EXERCISE PROMPT ▸
In the material below, reproduce the lines verbatim, starting at the line containing "Which series has the widest spread of values?" and ending after the line containing "Reading left to", with both of those lines included. Omit the pictures.

--- THE INPUT Enclosed Below ---

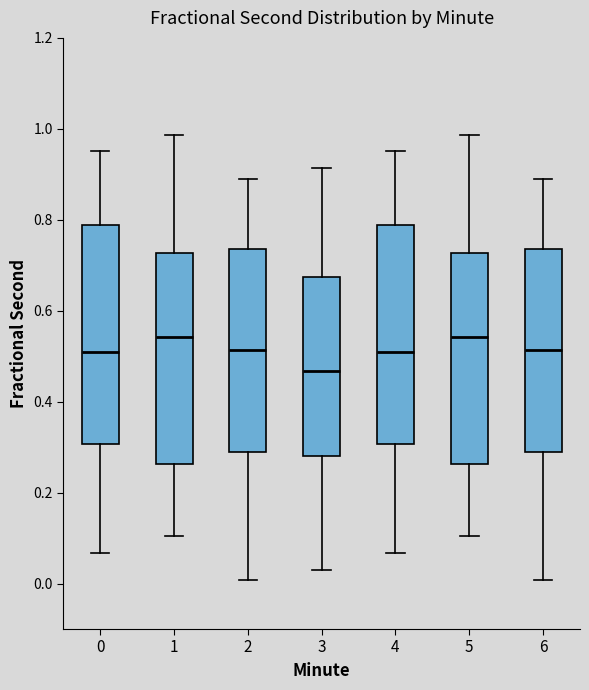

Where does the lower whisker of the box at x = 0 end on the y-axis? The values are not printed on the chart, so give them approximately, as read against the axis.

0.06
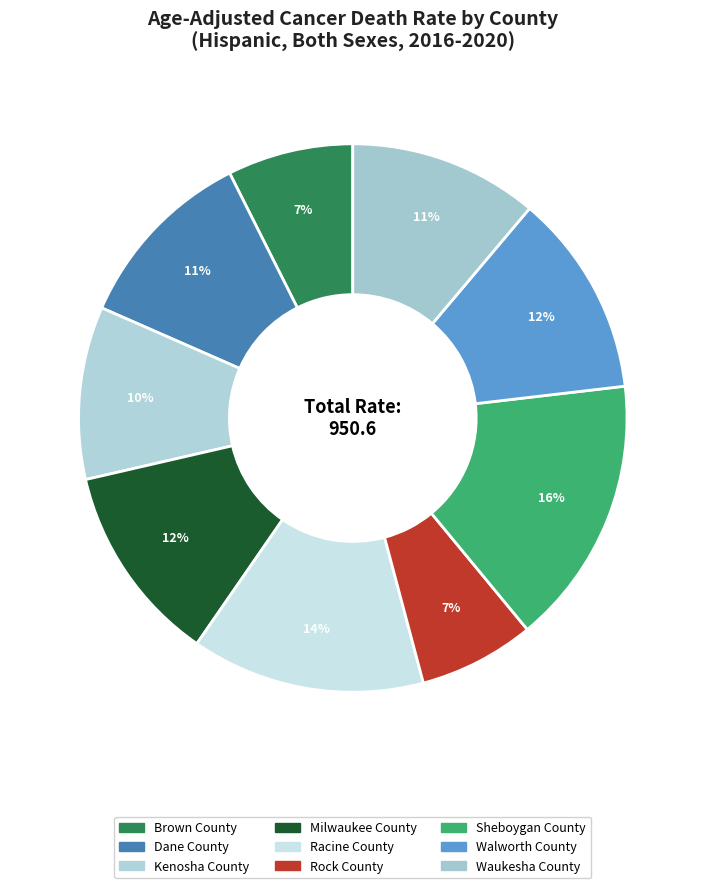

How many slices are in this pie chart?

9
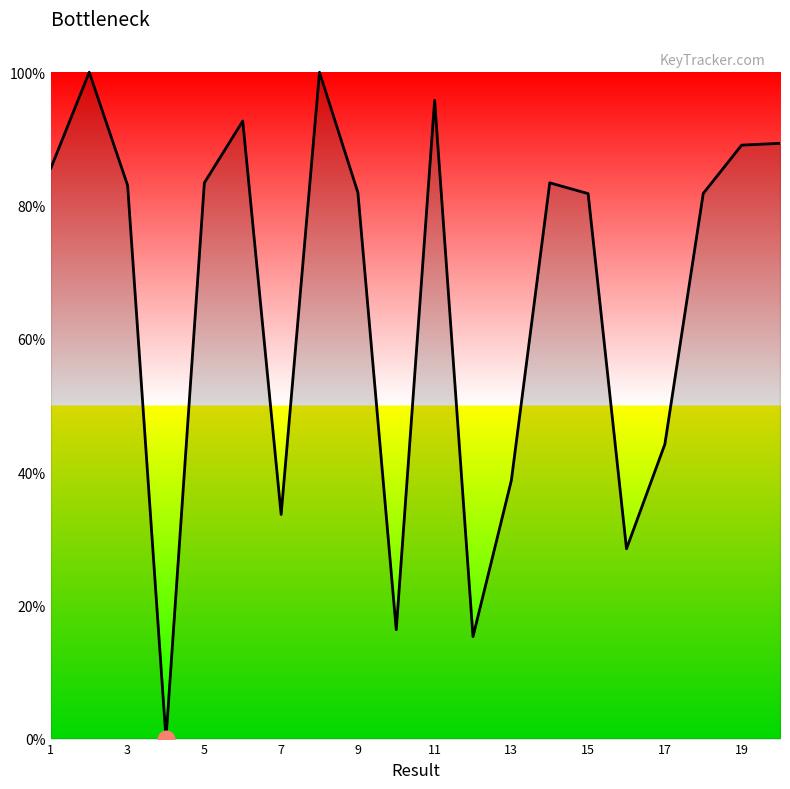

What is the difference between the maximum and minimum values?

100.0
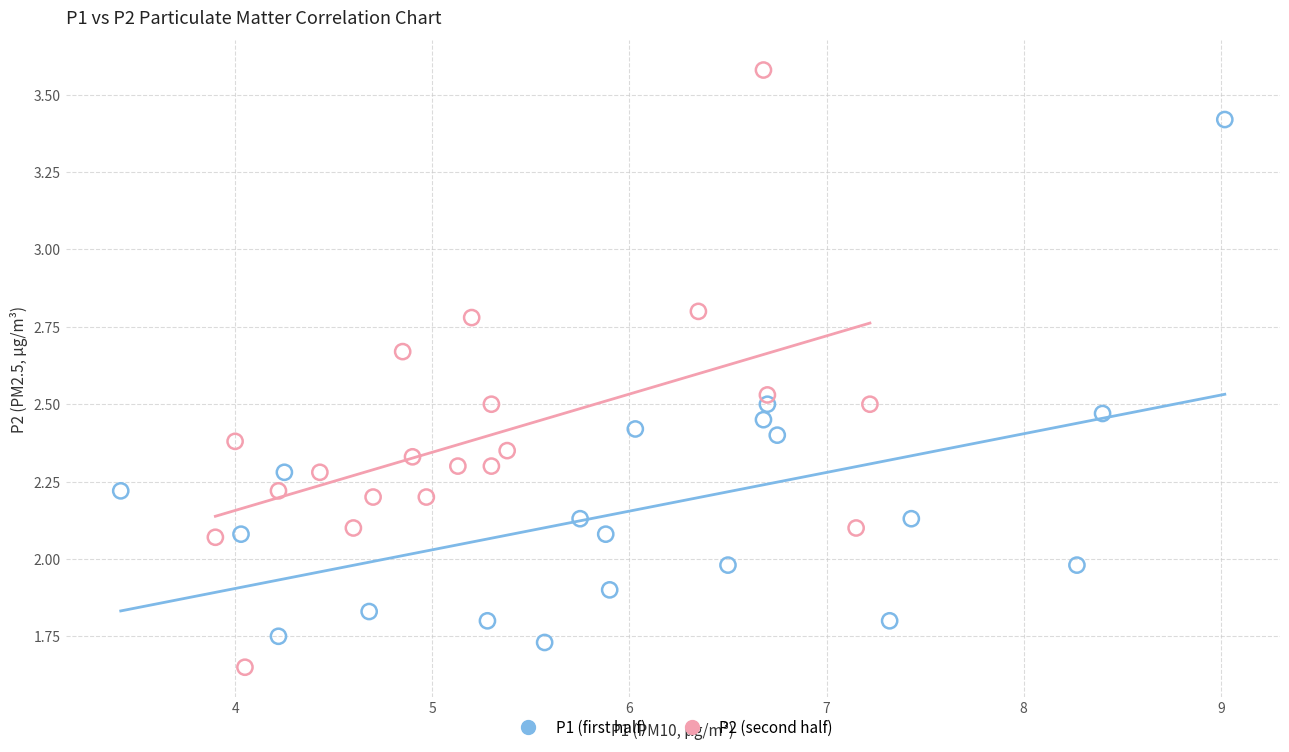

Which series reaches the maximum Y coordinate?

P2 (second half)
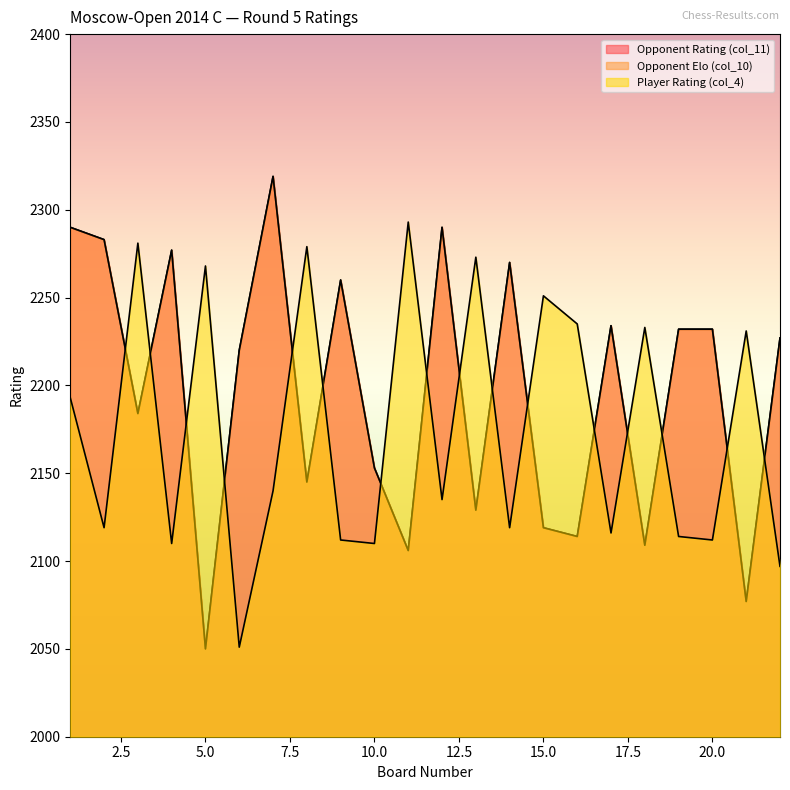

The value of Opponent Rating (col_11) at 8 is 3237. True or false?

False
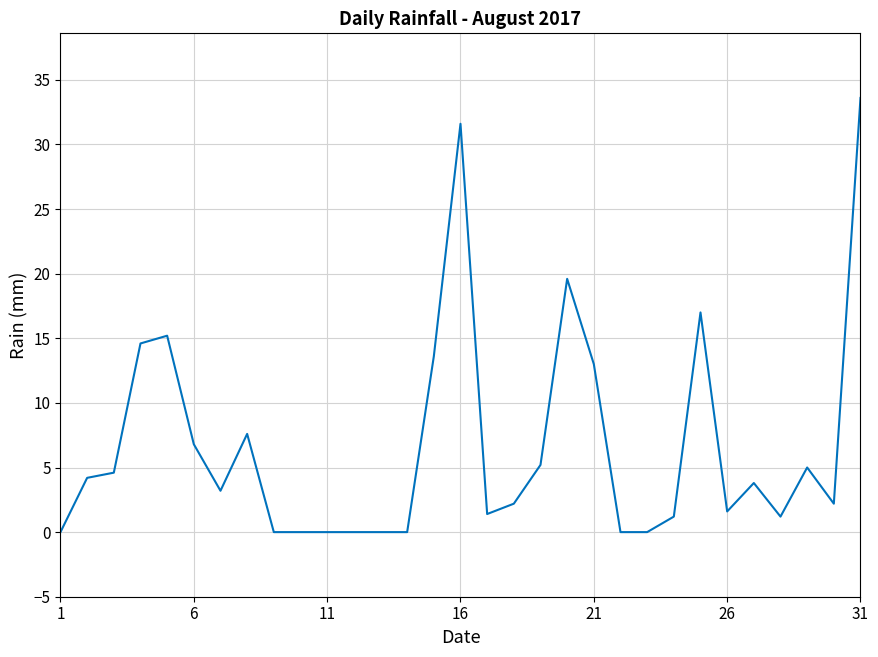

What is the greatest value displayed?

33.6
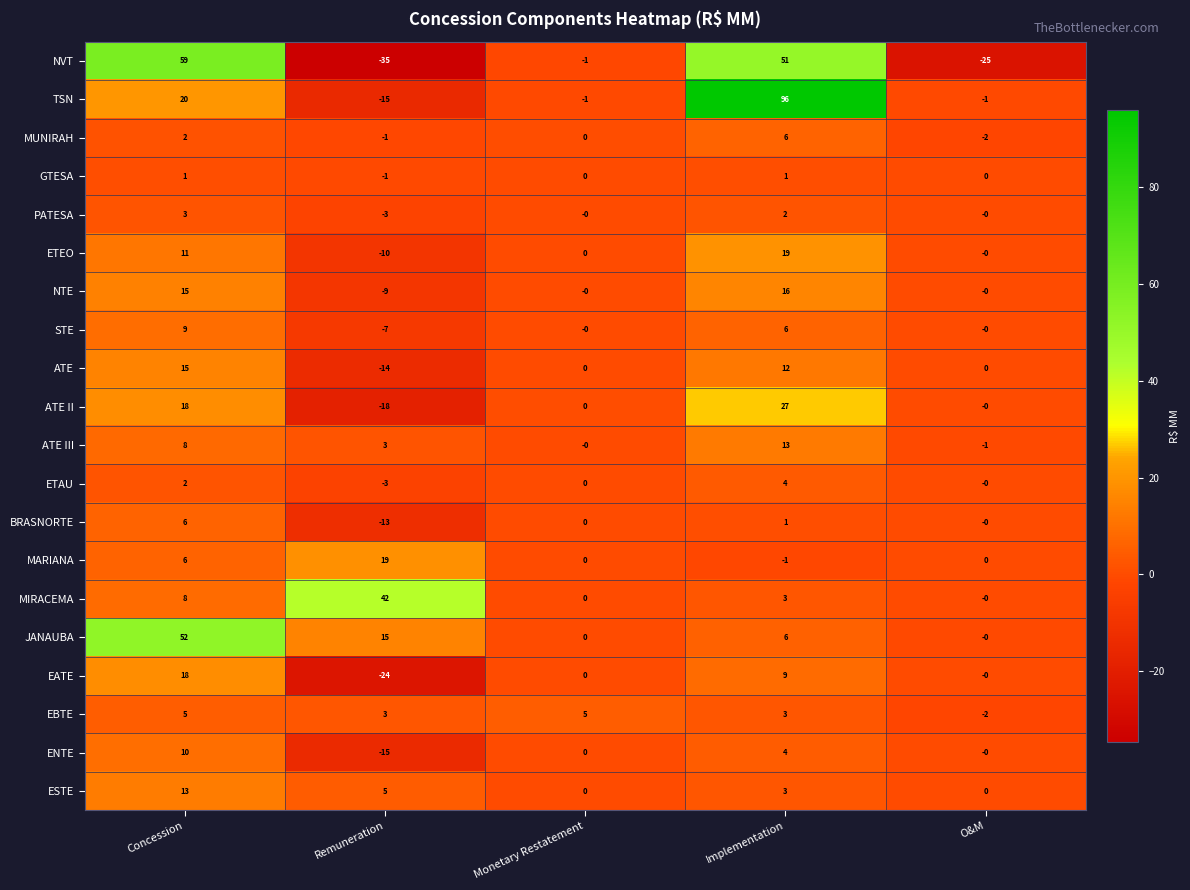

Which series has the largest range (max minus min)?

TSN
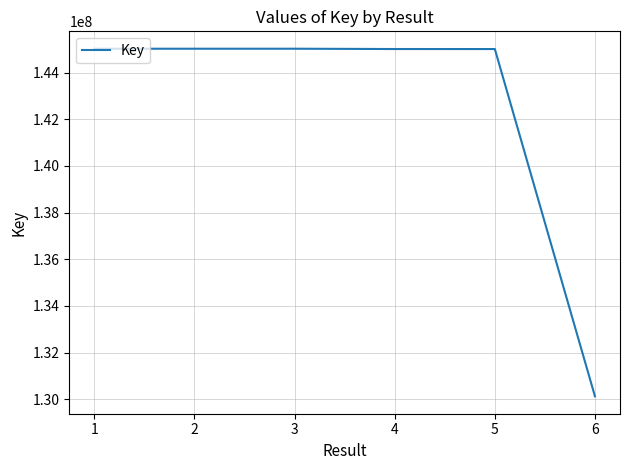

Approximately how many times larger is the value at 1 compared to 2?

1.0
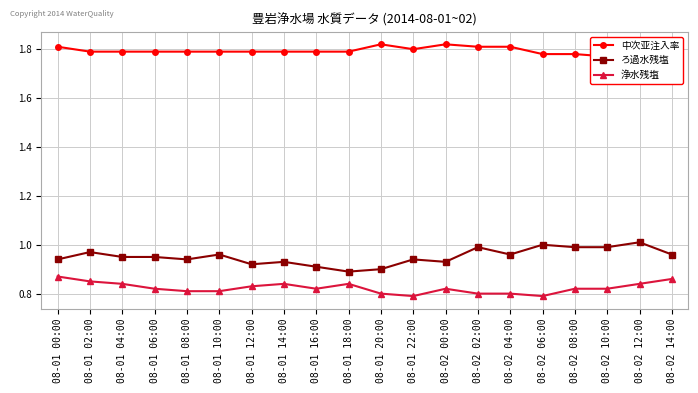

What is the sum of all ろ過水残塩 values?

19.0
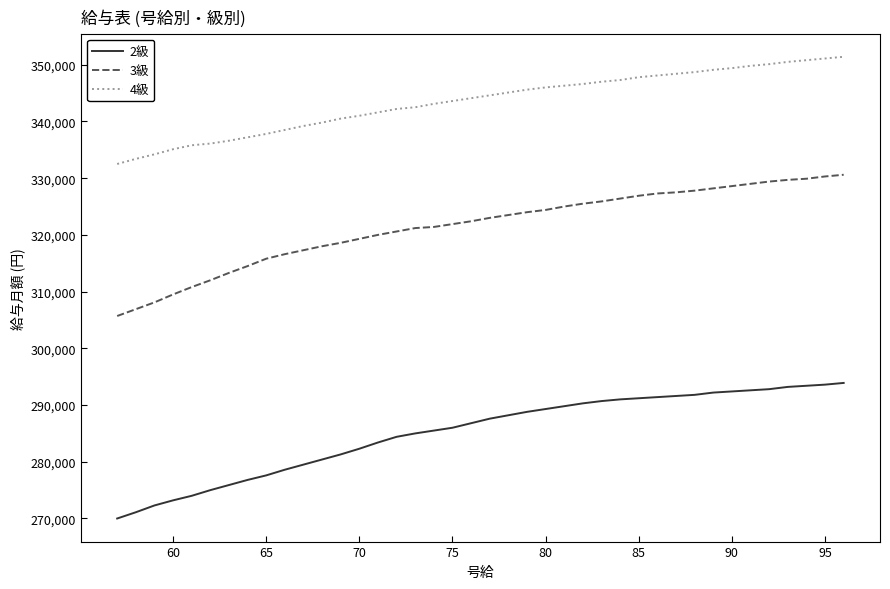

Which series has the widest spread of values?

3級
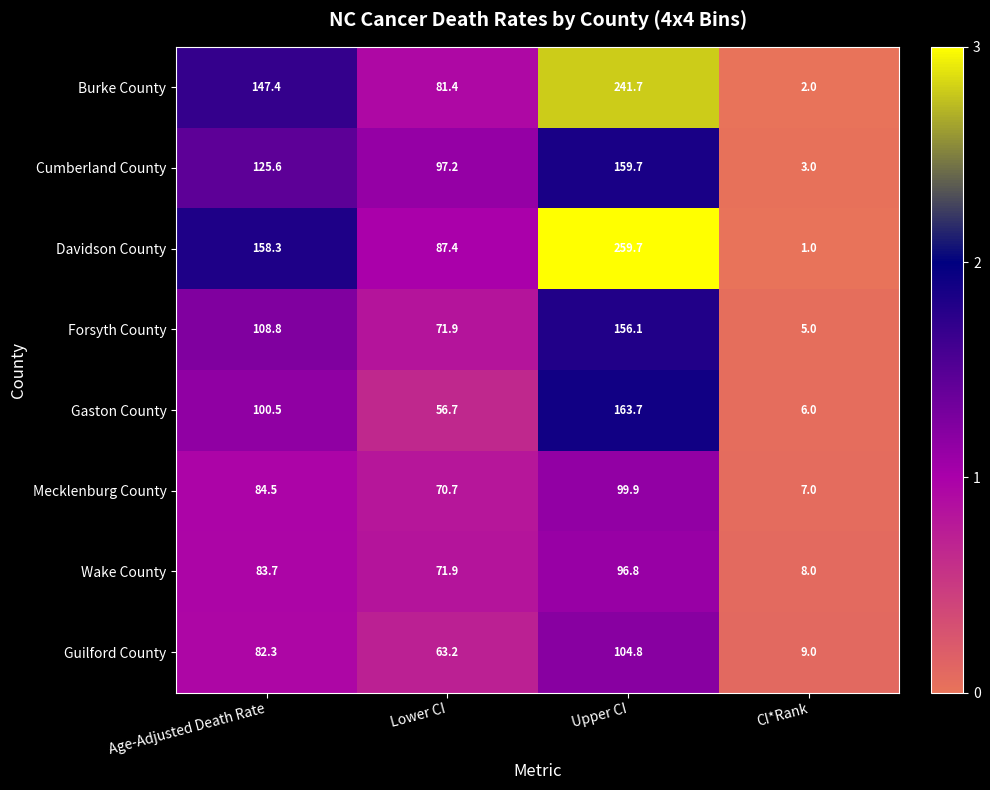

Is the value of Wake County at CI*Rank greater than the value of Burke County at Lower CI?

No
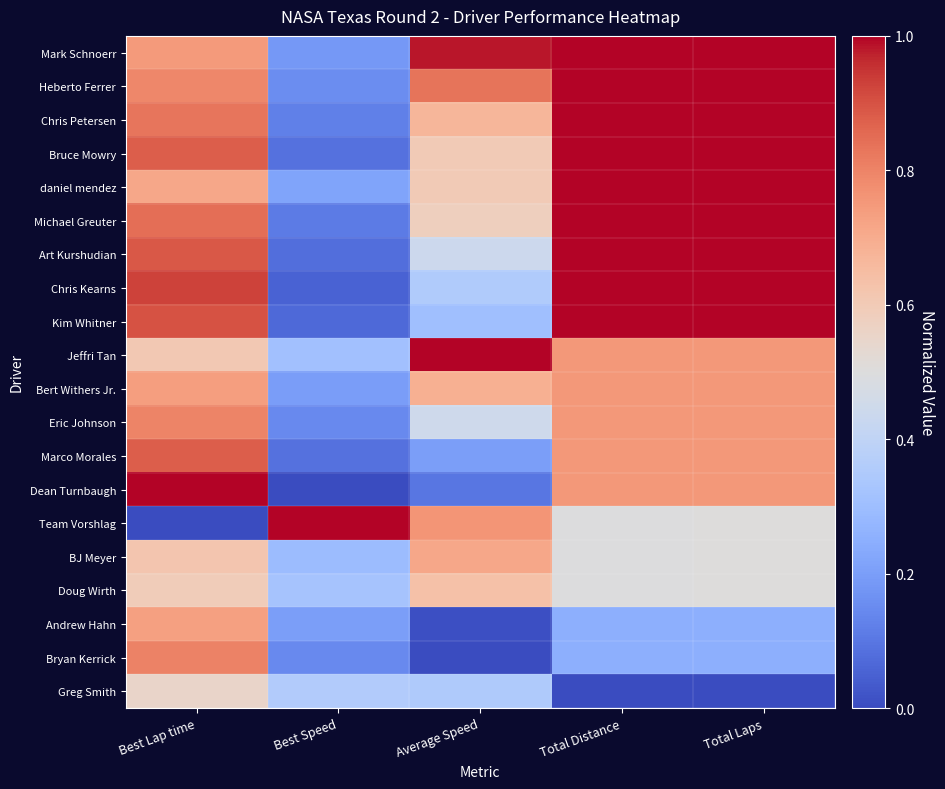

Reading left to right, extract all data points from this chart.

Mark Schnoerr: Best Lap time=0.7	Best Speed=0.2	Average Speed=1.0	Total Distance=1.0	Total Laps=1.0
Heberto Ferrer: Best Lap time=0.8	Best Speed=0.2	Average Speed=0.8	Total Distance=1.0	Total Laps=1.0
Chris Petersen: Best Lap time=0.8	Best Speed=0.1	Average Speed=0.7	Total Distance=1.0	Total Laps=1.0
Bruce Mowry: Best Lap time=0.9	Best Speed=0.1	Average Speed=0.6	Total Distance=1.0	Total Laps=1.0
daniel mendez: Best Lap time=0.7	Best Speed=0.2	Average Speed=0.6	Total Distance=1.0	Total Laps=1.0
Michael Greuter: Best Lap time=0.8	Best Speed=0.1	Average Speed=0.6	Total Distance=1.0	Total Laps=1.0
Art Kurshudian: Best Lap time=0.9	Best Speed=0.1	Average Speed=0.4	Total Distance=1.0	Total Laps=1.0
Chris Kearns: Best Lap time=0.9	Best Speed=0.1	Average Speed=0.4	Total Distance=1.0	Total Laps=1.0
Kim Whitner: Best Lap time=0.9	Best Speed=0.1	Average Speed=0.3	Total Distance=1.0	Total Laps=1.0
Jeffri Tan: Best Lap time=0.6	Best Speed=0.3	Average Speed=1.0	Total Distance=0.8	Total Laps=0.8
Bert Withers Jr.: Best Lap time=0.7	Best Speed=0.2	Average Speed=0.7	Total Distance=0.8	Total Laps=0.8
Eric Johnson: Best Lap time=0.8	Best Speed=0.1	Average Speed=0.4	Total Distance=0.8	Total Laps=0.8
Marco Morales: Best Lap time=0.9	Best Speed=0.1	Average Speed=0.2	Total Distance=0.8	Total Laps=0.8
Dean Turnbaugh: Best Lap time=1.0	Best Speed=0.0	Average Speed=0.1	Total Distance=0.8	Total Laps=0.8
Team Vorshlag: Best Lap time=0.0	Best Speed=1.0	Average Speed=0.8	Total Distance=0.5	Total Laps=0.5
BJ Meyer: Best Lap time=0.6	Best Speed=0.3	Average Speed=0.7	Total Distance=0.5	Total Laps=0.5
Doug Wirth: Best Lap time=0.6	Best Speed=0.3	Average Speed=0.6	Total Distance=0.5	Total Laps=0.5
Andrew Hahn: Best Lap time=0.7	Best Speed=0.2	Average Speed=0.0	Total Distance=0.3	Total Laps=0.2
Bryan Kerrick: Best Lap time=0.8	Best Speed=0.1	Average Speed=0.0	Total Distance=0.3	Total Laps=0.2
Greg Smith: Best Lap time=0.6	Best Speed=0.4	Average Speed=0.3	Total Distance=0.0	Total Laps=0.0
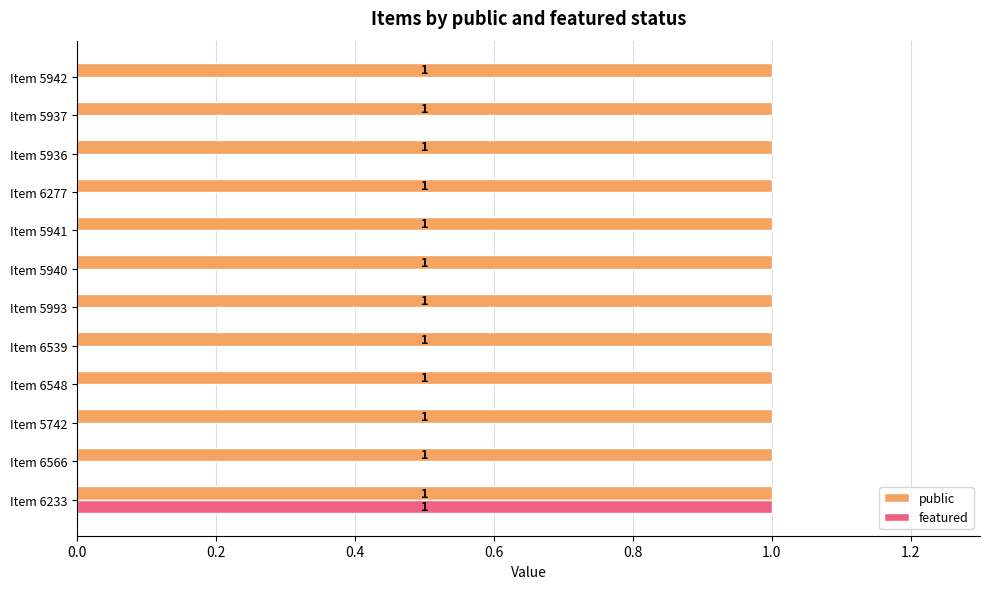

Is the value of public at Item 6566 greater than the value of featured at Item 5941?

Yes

--- End of Enclosed THE INPUT ---

WRITTEN REPLY ▸
Which series has the widest spread of values?

3級

Is the value of Wake County at CI*Rank greater than the value of Burke County at Lower CI?

No

Reading left to right, extract all data points from this chart.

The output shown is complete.